The building housing McAdory High School has been playing that role since it was built in the late 1930s as a combined junior and senior high school for a then-isolated community in southwest Jefferson County. Its art-deco details were formed as part of the poured-in-place construction in a WPA project to create local jobs. Now the area is thriving with new development, and Davis Architects Inc. was commissioned to renovate and expand the school in keeping with the original. The result is splendid with original details preserved and extended.

Creating a new civic landmark for the City of Trussville northeast of Birmingham drove the Davis Architects’ design for Trussville High School, the first in a newly established local system. Located next to the headwaters of the Cahaba River, the four-story building itself is placed to protect the watershed with classroom wings and a full-height atrium looking out at the river’s wooded edge. Native stone and silver metal roofs found nearby in Cahaba Village, another WPA-era project, are incorporated into the architecture.

Fitting a massive new Jackson-Olin High School into Birmingham’s existing Ensley neighborhood was the challenge for architects Goodwyn, Mills & Cawood. Creating good urban frontage and architecture that manages to be both secure and open, they broke the mass down and located the most active parts of the school along the front with good visibility. The new school’s strong civic presence promises to boost an effort to stabilize and revive the area.

Replacing three former high schools with a new Gadsden City High School was the task facing the joint-venture design team of Gadsden-based McElrath & Oliver, Architects and Cooper & Associates Architects. Harking back to the classical character of a long-lost high school, the Georgian-inspired buildings are ranged around a courtyard that separates academic wings from what is called a ‘venue wing’. The unified school has become an instant landmark along I-759 into town.

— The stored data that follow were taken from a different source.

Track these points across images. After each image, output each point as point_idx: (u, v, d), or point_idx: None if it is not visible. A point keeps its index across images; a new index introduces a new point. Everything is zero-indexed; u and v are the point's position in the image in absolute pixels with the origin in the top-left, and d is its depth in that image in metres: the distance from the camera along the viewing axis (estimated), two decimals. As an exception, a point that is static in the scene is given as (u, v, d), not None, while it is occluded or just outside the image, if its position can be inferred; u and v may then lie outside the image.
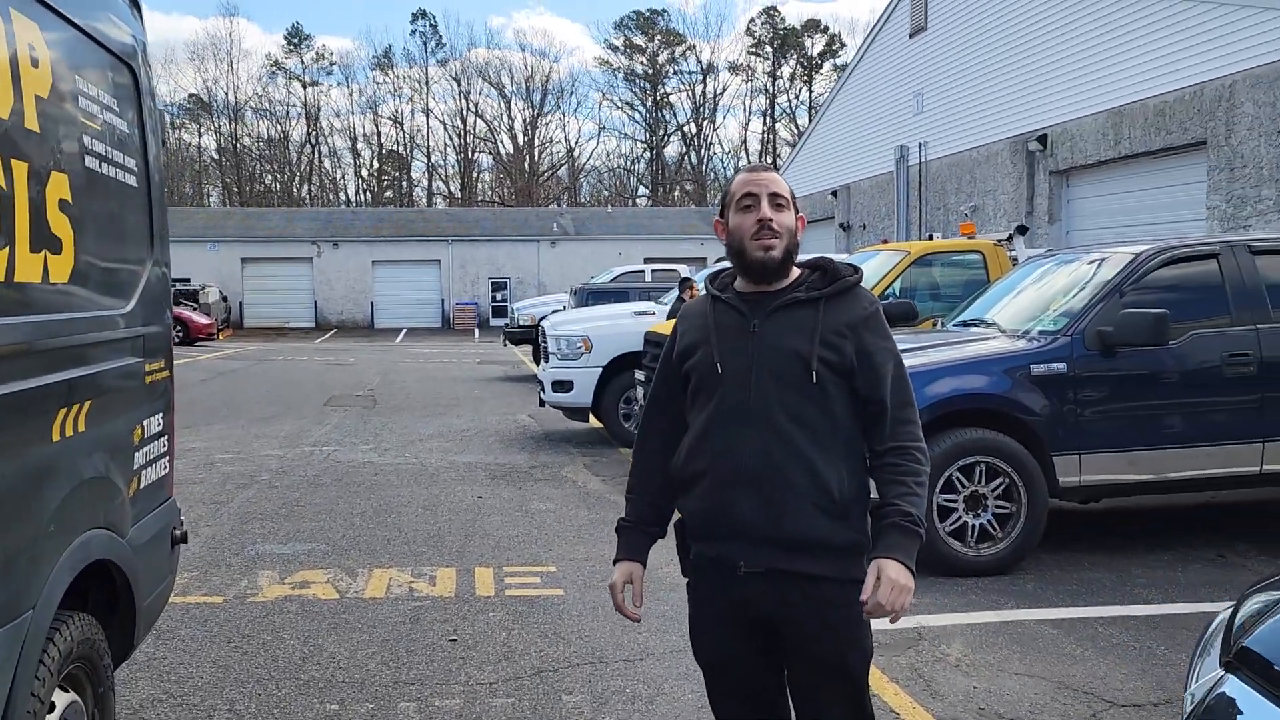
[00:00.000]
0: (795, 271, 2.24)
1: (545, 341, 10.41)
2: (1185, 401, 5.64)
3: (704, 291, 2.35)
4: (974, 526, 5.48)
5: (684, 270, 17.94)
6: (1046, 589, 5.24)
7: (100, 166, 2.77)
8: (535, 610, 4.93)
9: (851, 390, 2.15)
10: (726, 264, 2.34)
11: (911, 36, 19.31)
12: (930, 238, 18.28)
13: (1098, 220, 14.65)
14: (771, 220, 2.16)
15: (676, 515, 2.33)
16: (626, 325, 10.19)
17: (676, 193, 62.65)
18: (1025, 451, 5.47)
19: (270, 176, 63.51)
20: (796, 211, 2.25)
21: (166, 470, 3.35)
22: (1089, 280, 5.93)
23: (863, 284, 2.27)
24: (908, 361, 2.35)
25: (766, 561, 2.10)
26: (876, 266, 8.54)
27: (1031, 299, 6.40)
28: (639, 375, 8.95)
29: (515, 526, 6.71)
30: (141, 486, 3.06)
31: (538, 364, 18.59)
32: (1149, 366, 5.56)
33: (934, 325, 7.33)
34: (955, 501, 5.47)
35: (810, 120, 58.88)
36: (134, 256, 3.09)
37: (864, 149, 21.70)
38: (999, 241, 8.99)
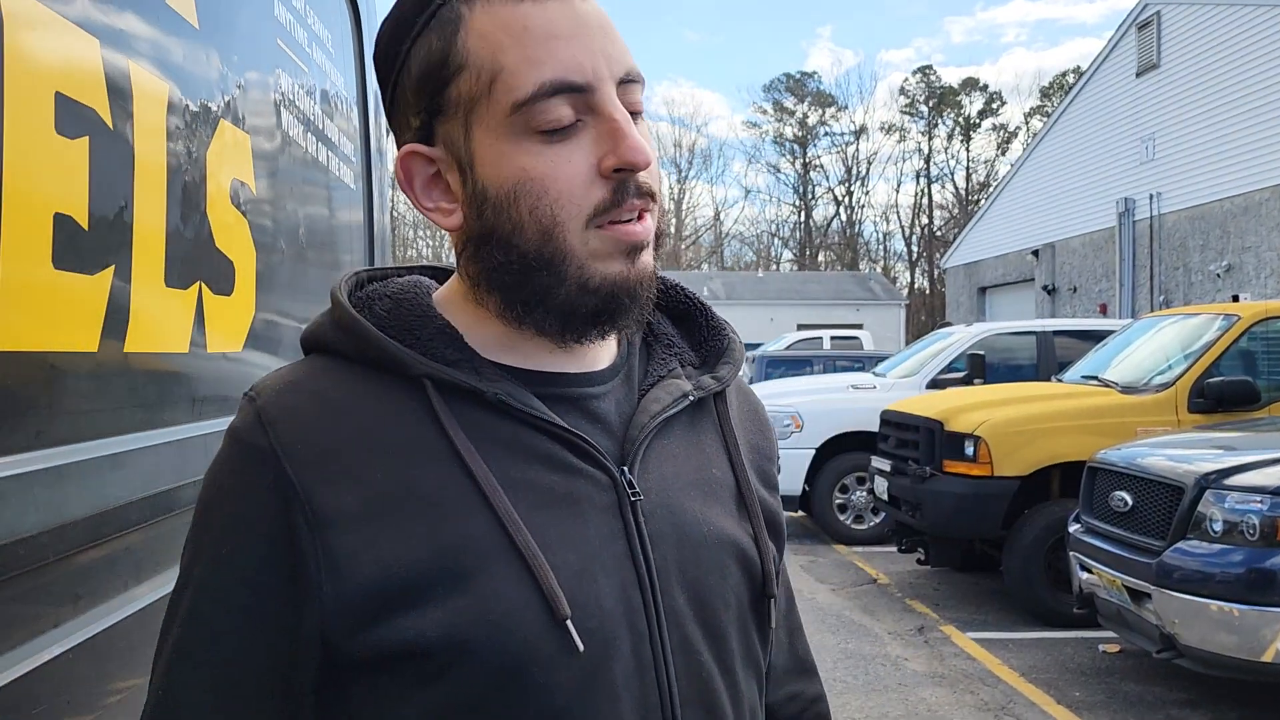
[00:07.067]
0: None
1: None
2: None
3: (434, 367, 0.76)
4: None
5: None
6: None
7: (304, 136, 1.51)
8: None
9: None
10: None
11: (1139, 76, 17.21)
12: (1165, 303, 16.10)
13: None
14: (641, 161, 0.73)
15: None
16: (843, 400, 8.86)
17: (821, 257, 60.91)
18: None
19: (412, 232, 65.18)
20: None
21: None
22: None
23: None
24: None
25: None
26: (1188, 334, 6.75)
27: None
28: (876, 463, 7.39)
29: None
30: None
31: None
32: None
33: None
34: None
35: (969, 180, 56.37)
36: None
37: (1075, 202, 19.56)
38: (1362, 305, 7.06)
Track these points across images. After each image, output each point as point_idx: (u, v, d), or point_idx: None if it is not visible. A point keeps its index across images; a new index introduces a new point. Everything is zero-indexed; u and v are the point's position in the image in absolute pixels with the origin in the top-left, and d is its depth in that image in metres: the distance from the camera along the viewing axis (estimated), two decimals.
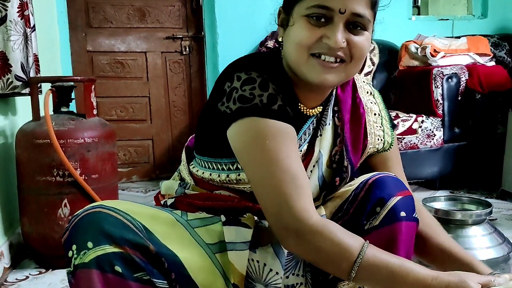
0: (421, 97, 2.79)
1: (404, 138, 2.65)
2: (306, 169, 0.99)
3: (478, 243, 1.36)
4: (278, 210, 0.84)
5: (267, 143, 0.85)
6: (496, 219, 2.22)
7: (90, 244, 0.79)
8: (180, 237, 0.89)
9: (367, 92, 1.10)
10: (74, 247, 0.80)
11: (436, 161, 2.75)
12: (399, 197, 0.92)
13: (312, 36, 0.86)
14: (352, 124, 1.03)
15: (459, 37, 3.07)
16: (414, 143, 2.68)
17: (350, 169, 1.01)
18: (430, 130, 2.69)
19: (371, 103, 1.09)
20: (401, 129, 2.65)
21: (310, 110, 0.99)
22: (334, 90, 1.03)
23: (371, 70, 3.16)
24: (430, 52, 2.85)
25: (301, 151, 0.99)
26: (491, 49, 3.08)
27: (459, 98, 2.73)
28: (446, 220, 1.41)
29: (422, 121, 2.68)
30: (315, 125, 1.02)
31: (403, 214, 0.91)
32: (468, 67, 2.77)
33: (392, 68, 3.19)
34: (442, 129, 2.72)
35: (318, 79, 0.89)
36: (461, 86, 2.72)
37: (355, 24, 0.87)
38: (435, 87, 2.69)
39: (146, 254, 0.82)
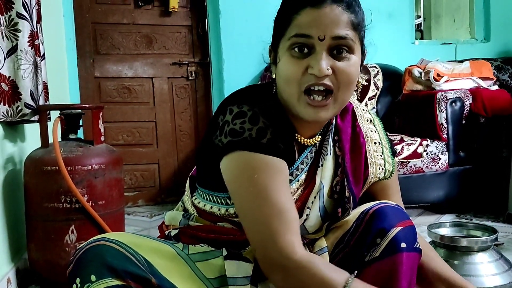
0: (426, 121, 2.80)
1: (409, 162, 2.66)
2: (307, 200, 1.00)
3: (484, 270, 1.35)
4: (264, 245, 0.85)
5: (255, 177, 0.86)
6: (503, 243, 2.20)
7: (93, 277, 0.80)
8: (181, 271, 0.90)
9: (367, 120, 1.09)
10: (77, 280, 0.82)
11: (442, 185, 2.75)
12: (399, 228, 0.92)
13: (297, 69, 0.87)
14: (352, 153, 1.03)
15: (462, 61, 3.10)
16: (419, 167, 2.68)
17: (352, 199, 1.01)
18: (435, 154, 2.70)
19: (371, 131, 1.08)
20: (406, 153, 2.65)
21: (308, 140, 0.99)
22: (334, 119, 1.04)
23: (375, 94, 3.18)
24: (433, 77, 2.87)
25: (298, 180, 0.99)
26: (494, 73, 3.11)
27: (463, 122, 2.74)
28: (452, 247, 1.41)
29: (427, 145, 2.69)
30: (313, 154, 1.02)
31: (403, 245, 0.91)
32: (472, 91, 2.79)
33: (396, 92, 3.21)
34: (447, 153, 2.72)
35: (311, 117, 0.90)
36: (465, 110, 2.73)
37: (339, 49, 0.87)
38: (439, 111, 2.71)
39: (148, 287, 0.83)
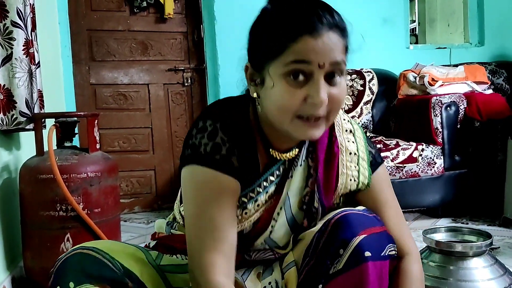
0: (421, 125, 2.81)
1: (405, 166, 2.66)
2: (273, 212, 0.99)
3: (480, 275, 1.35)
4: (191, 255, 0.88)
5: (200, 191, 0.89)
6: (498, 247, 2.21)
7: (71, 285, 0.84)
8: (153, 278, 0.94)
9: (346, 130, 1.05)
10: None
11: (438, 189, 2.76)
12: (362, 236, 0.87)
13: (295, 99, 0.84)
14: (325, 164, 1.00)
15: (456, 65, 3.12)
16: (415, 171, 2.69)
17: (320, 210, 0.99)
18: (431, 158, 2.71)
19: (349, 141, 1.04)
20: (401, 157, 2.66)
21: (283, 155, 0.97)
22: None
23: (370, 99, 3.20)
24: (428, 81, 2.89)
25: (267, 192, 0.98)
26: (488, 77, 3.13)
27: (458, 126, 2.75)
28: (447, 252, 1.40)
29: (422, 150, 2.70)
30: (286, 166, 1.00)
31: (368, 254, 0.87)
32: (466, 95, 2.80)
33: (391, 96, 3.22)
34: (442, 157, 2.73)
35: (304, 136, 0.89)
36: (460, 114, 2.74)
37: (333, 74, 0.85)
38: (434, 115, 2.72)
39: None
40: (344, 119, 1.06)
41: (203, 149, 0.90)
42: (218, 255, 0.85)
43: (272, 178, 0.98)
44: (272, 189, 0.99)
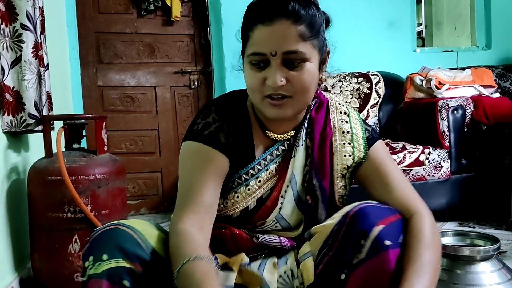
0: (428, 128, 2.81)
1: (412, 170, 2.66)
2: (280, 189, 1.07)
3: (487, 279, 1.35)
4: (174, 209, 1.01)
5: (188, 161, 1.03)
6: (506, 251, 2.20)
7: (105, 256, 0.86)
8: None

To make the most of a former municipal golf course site, Giattina Aycock Architecture Studio concentrated the core of the new Carver High School around a courtyard at the top of a ridge in a north Birmingham neighborhood with views across the treetops to the downtown skyline. Playing fields are ranged across the lower part of the site, keeping the open-space amenity intact for nearby residents.

These high schools are truly Flagships for the Community and a model for others.